- **ACTIVITY**: Copy the entries below line for line, keeping every word, number, and punctuation mark unchanged.

+++ DATA TO EXAMINE +++

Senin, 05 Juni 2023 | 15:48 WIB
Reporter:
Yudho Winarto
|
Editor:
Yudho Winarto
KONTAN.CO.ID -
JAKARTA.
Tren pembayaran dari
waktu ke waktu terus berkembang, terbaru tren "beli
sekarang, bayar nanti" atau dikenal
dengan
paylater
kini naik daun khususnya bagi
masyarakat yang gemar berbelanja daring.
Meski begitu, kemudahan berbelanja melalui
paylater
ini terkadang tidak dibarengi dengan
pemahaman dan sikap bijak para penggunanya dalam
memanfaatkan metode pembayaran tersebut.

+++

- **YOUR RESPONSE**:
Senin, 05 Juni 2023 | 15:48 WIB
Reporter:
Yudho Winarto
|
Editor:
Yudho Winarto
KONTAN.CO.ID -
JAKARTA.
Tren pembayaran dari
waktu ke waktu terus berkembang, terbaru tren "beli
sekarang, bayar nanti" atau dikenal
dengan
paylater
kini naik daun khususnya bagi
masyarakat yang gemar berbelanja daring.
Meski begitu, kemudahan berbelanja melalui
paylater
ini terkadang tidak dibarengi dengan
pemahaman dan sikap bijak para penggunanya dalam
memanfaatkan metode pembayaran tersebut.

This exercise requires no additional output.